Rice University: Xue Sherry Gao wins CAREER Award

Rice University engineer Xue Sherry Gao has won a prestigious CAREER Award from the National Science Foundation to create versatile toolkits for controlling gene expression.

The ability to turn specific genes on or off at precise times and places in the body would open new doors for studying gene functions and treating disease. Gao is aiming for tools that both grant that level of control and include built-in safety features to prevent genes from being expressed at the wrong places and times.

CAREER Awards are highly competitive and include a five-year grant to support early-career faculty who have the potential to serve as academic role models and leaders in research and education. NSF gives only about 500 of the awards each year across all disciplines.
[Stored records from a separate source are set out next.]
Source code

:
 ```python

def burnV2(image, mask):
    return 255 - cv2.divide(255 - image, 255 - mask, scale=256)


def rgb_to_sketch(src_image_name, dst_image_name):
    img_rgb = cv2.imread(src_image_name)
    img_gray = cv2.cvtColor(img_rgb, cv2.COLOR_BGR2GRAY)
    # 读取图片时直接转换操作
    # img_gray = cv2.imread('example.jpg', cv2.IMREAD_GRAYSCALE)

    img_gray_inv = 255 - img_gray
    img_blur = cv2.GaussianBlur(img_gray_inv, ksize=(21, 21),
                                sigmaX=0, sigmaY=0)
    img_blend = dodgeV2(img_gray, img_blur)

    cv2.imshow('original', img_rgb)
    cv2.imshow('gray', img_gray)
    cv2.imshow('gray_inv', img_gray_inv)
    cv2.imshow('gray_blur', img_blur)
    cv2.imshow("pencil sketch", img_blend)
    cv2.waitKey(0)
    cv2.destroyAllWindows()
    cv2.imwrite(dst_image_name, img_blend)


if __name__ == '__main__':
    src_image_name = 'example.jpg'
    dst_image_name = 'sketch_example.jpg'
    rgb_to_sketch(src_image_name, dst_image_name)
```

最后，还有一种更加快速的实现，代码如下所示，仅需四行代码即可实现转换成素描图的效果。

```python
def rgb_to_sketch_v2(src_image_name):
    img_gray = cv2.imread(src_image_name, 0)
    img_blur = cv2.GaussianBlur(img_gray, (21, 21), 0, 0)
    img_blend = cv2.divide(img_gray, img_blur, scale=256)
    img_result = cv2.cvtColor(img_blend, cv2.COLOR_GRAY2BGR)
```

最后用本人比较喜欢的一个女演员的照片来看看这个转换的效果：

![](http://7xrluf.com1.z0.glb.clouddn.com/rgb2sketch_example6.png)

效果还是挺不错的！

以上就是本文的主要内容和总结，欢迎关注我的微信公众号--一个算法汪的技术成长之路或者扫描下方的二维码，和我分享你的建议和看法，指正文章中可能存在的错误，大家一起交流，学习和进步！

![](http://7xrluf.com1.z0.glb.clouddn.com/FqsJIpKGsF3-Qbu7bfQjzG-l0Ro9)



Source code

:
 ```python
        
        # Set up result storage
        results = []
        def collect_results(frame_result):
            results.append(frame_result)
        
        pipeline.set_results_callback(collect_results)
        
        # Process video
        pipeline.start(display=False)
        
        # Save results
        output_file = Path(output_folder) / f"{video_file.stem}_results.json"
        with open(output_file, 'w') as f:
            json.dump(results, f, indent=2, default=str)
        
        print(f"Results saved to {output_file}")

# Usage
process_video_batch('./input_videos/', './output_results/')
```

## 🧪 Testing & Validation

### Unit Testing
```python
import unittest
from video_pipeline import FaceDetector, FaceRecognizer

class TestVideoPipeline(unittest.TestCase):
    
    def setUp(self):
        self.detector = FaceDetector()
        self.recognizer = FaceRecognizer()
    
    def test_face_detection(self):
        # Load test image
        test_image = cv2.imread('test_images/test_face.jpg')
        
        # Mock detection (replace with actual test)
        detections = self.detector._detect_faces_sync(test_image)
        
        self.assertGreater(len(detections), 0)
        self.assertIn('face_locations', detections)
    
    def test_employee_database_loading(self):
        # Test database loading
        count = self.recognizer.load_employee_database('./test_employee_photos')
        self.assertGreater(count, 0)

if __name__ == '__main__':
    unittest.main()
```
Gao, the T.N. Law Assistant Professor of Chemical and Biomolecular Engineering and an assistant professor of bioengineering and of chemistry, joined Rice in 2017. Her research straddles the boundaries of synthetic biology, genome editing, protein engineering, biocatalysis and natural product biosynthesis.

“The bigger goal, or question, is ‘Can we control biology or engineer biology to better serve our purposes for treating diseases, for producing biofuels or drugs or other valuable chemicals?’” she said. As an engineer, Gao said she aims to combine what she’s learned from the fields of synthetic biology and protein engineering to develop a broadly applicable platform for gene regulation.

Her CAREER research will center on adapting an existing library of small-molecule drugs that have already been developed for precision dosing. Gao and her students will use synthetic biology principles to design more than a dozen systems that use the small molecules to control gene expression in mammals.

“We’re not creating the small-drug library but adapting a large one that’s been developed by many labs for many years,” she said.

The control system is designed to ensure: safety (as gene regulation requires multiple components), tunability (regulation can be dialed up or down by increasing or decreasing drug dosage) and sensitivity (multiple genes can be controlled simultaneously to direct complex cellular behaviors). It will also allow for precision timing of gene activation, as drug dosage can be calculated based on how long the drug remains active in the body.

“In this project, we are not only able to turn on gene expression, but also we can turn off the gene expression with the metabolism,” Gao said.

Ultimately, the design will allow what Gao calls “multiplex control,” meaning complexes can be mixed and matched in ways that allow for controlling complex cellular behavior. For example, the system could be designed to activate a gene only if each of two small-molecule complexes are present or if only one is present.

“If I want to only induce the gene expression in a specific organ, we can just deliver the specific small molecule into that organ so it only gets diffused in the target regions,” she said. “So, drug dosage can be used to regulate the magnitude of gene expression and the time and place of expression.”

The system will be first applied for controlled genome editing.

“In this project, we won’t be engineering CRISPR proteins that edit genes, but we’ll be controlling them like we would any other genes,” Gao said. “We want to show we can do this for CRISPR genome editors first because gene editing requires high-precision. It’s extremely important to improve our control of them.”